═══ Given records ═══

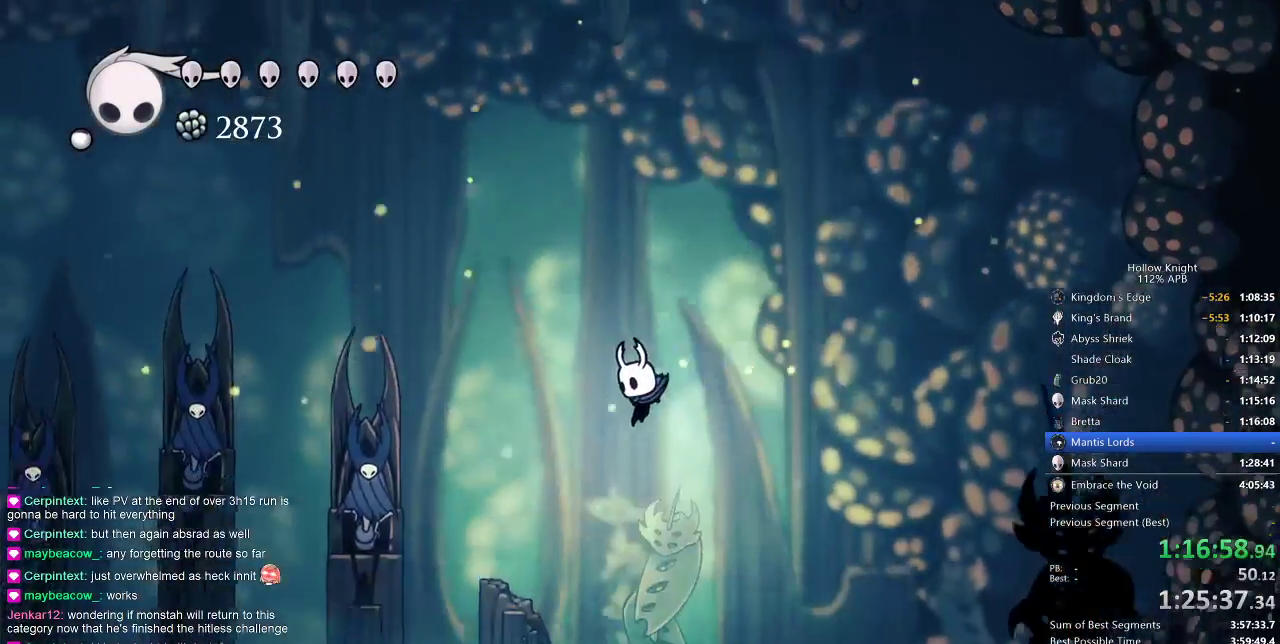
{"keys": ["dash", "down", "left", "nail"], "events": [[400, "nail", "down"], [500, "dash", "down"]]}
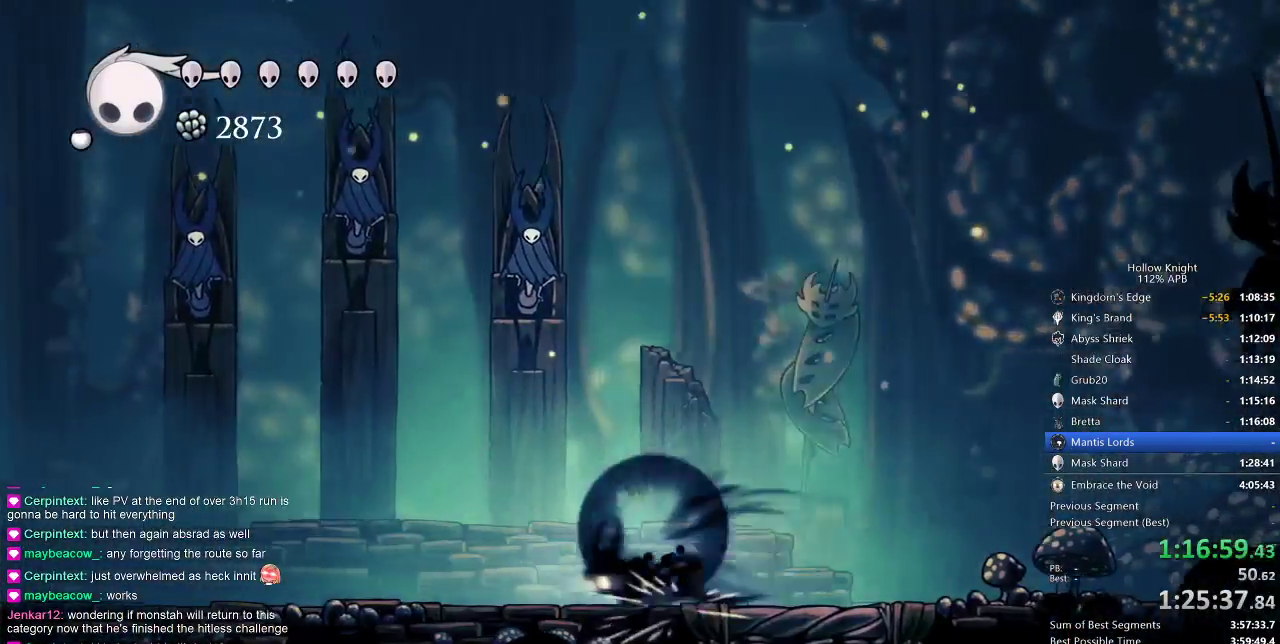
{"keys": [], "events": [[33, "nail", "up"], [67, "down", "up"], [117, "dash", "up"], [467, "left", "up"]]}
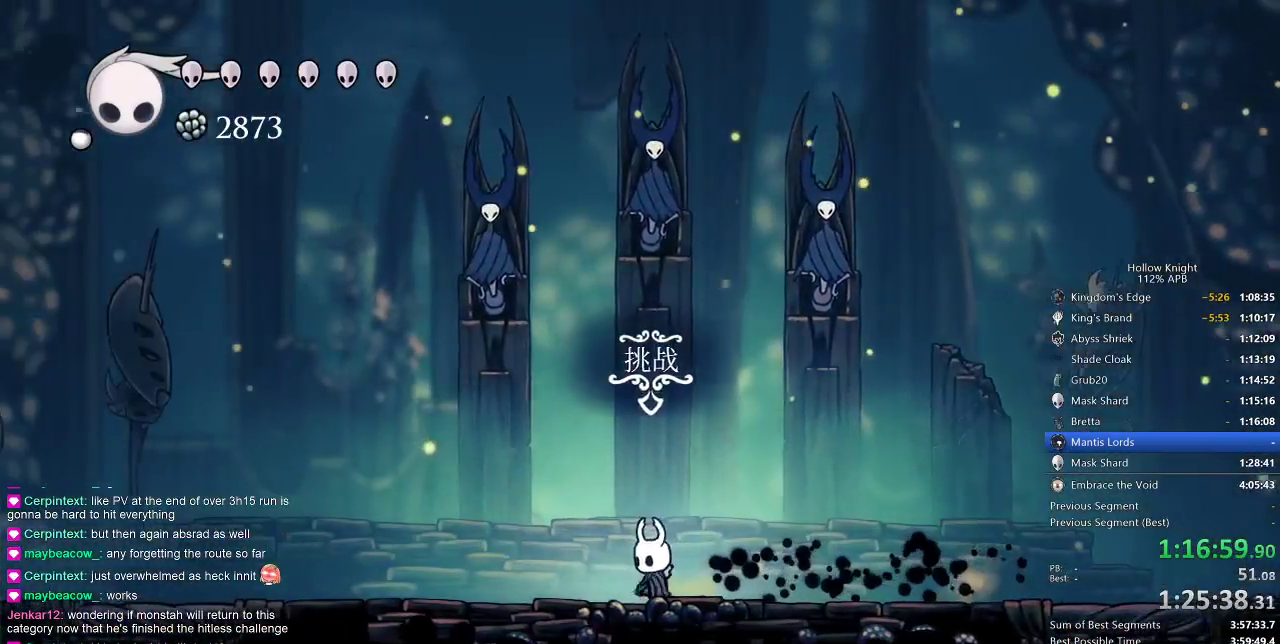
{"keys": ["up"], "events": [[483, "up", "down"]]}
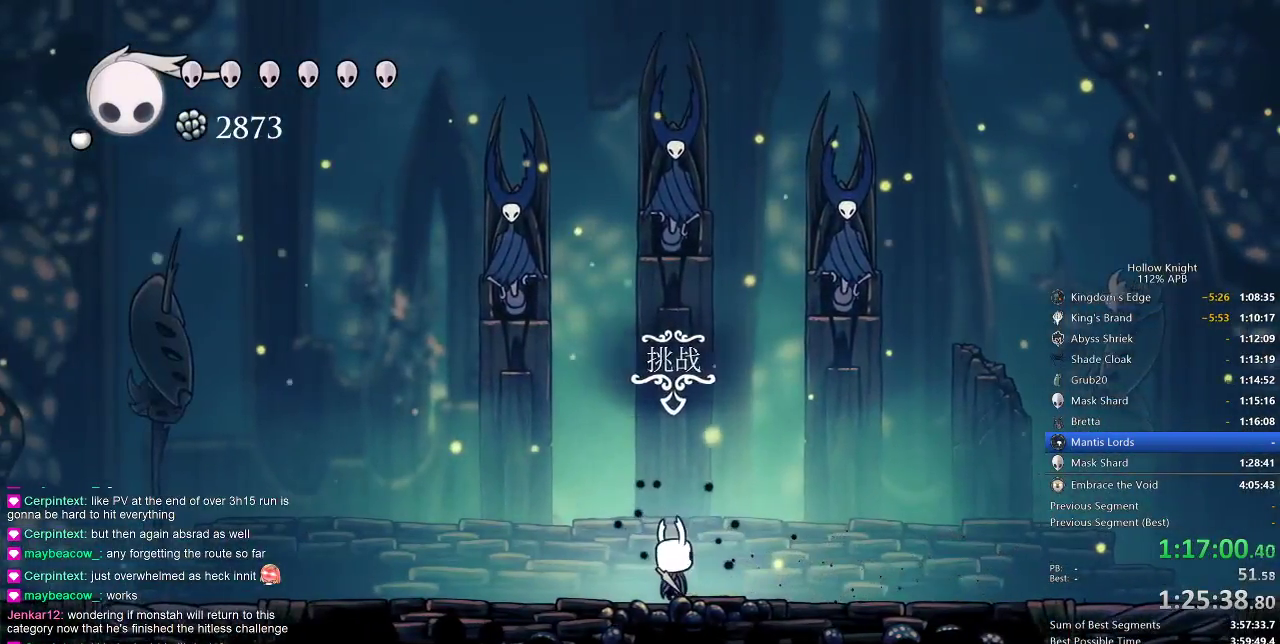
{"keys": ["nail"], "events": [[50, "up", "up"], [333, "jump", "down"], [383, "heal", "down"], [450, "jump", "up"], [483, "heal", "up"], [483, "nail", "down"]]}
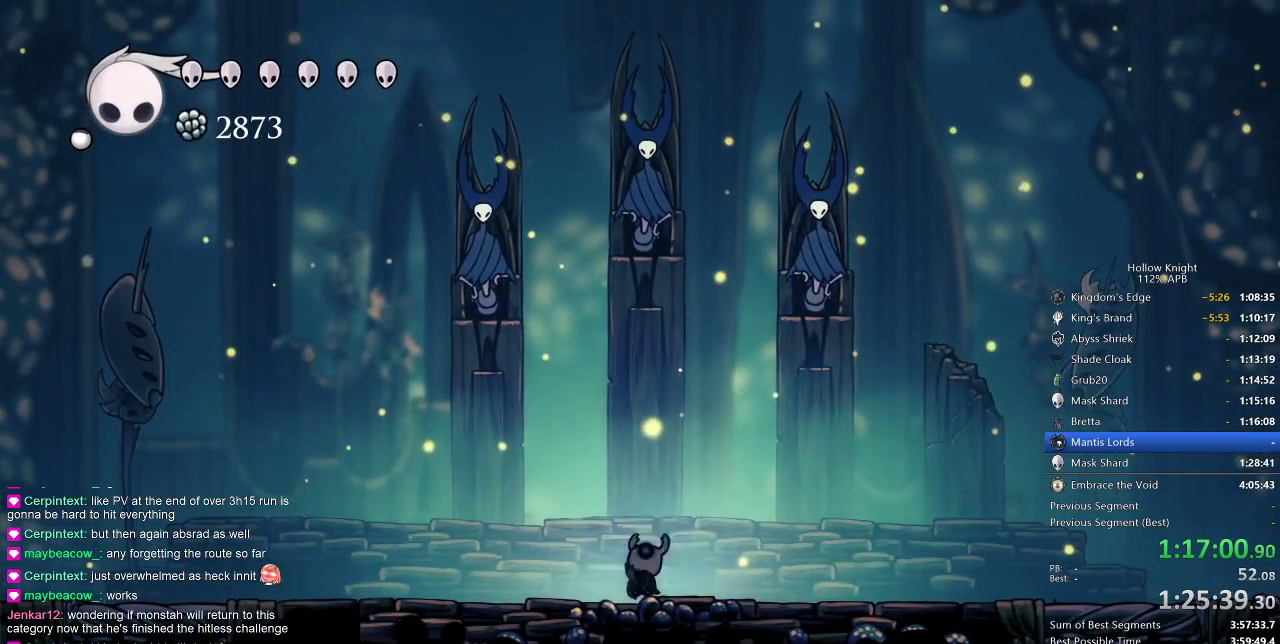
{"keys": ["heal", "nail"], "events": [[17, "jump", "down"], [17, "nail", "up"], [83, "heal", "down"], [117, "heal", "up"], [117, "jump", "up"], [117, "nail", "down"], [217, "heal", "down"], [217, "jump", "down"], [217, "nail", "up"], [250, "heal", "up"], [250, "jump", "up"], [300, "nail", "down"], [367, "heal", "down"], [367, "nail", "up"], [400, "jump", "down"], [433, "heal", "up"], [433, "jump", "up"], [433, "nail", "down"], [483, "heal", "down"]]}
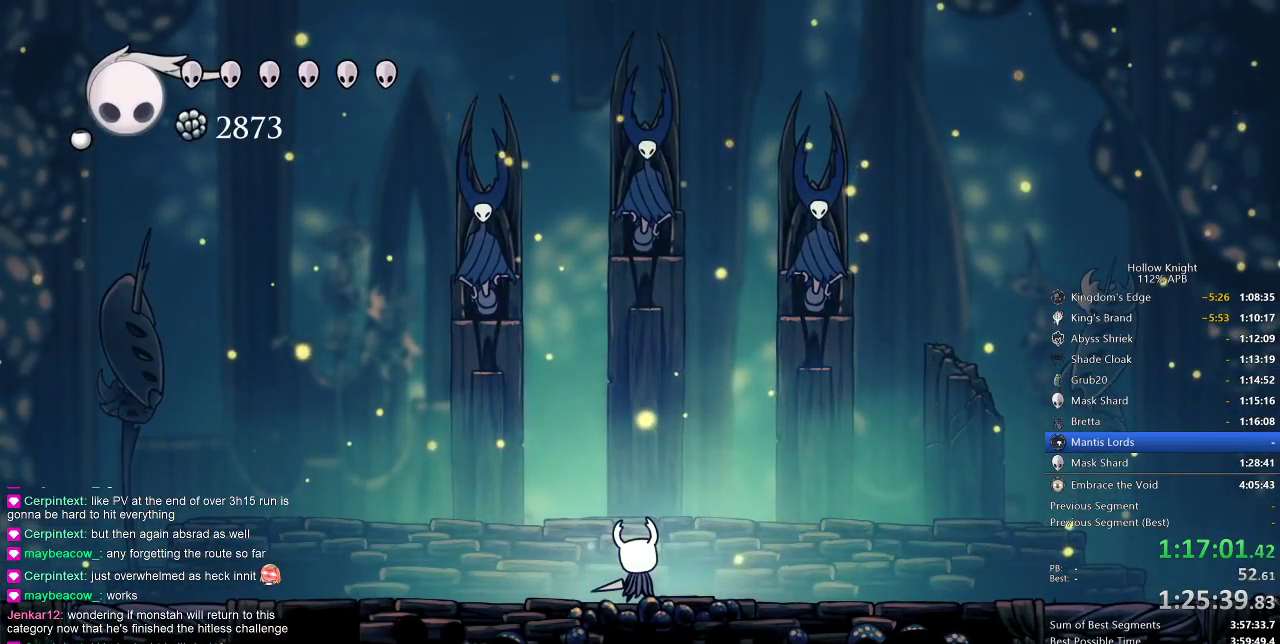
{"keys": [], "events": [[50, "nail", "up"], [83, "heal", "up"], [83, "jump", "down"], [133, "heal", "down"], [183, "jump", "up"], [183, "nail", "down"], [217, "heal", "up"], [300, "heal", "down"], [300, "jump", "down"], [300, "nail", "up"], [383, "heal", "up"], [383, "jump", "up"], [383, "nail", "down"], [417, "heal", "down"], [417, "nail", "up"], [467, "heal", "up"]]}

═══

Problem to work on
The entries are to be written out in full and exactly, apart from the pictures.

Answer to this problem
{"keys": ["dash", "down", "left", "nail"], "events": [[400, "nail", "down"], [500, "dash", "down"]]}
{"keys": [], "events": [[33, "nail", "up"], [67, "down", "up"], [117, "dash", "up"], [467, "left", "up"]]}
{"keys": ["up"], "events": [[483, "up", "down"]]}
{"keys": ["nail"], "events": [[50, "up", "up"], [333, "jump", "down"], [383, "heal", "down"], [450, "jump", "up"], [483, "heal", "up"], [483, "nail", "down"]]}
{"keys": ["heal", "nail"], "events": [[17, "jump", "down"], [17, "nail", "up"], [83, "heal", "down"], [117, "heal", "up"], [117, "jump", "up"], [117, "nail", "down"], [217, "heal", "down"], [217, "jump", "down"], [217, "nail", "up"], [250, "heal", "up"], [250, "jump", "up"], [300, "nail", "down"], [367, "heal", "down"], [367, "nail", "up"], [400, "jump", "down"], [433, "heal", "up"], [433, "jump", "up"], [433, "nail", "down"], [483, "heal", "down"]]}
{"keys": [], "events": [[50, "nail", "up"], [83, "heal", "up"], [83, "jump", "down"], [133, "heal", "down"], [183, "jump", "up"], [183, "nail", "down"], [217, "heal", "up"], [300, "heal", "down"], [300, "jump", "down"], [300, "nail", "up"], [383, "heal", "up"], [383, "jump", "up"], [383, "nail", "down"], [417, "heal", "down"], [417, "nail", "up"], [467, "heal", "up"]]}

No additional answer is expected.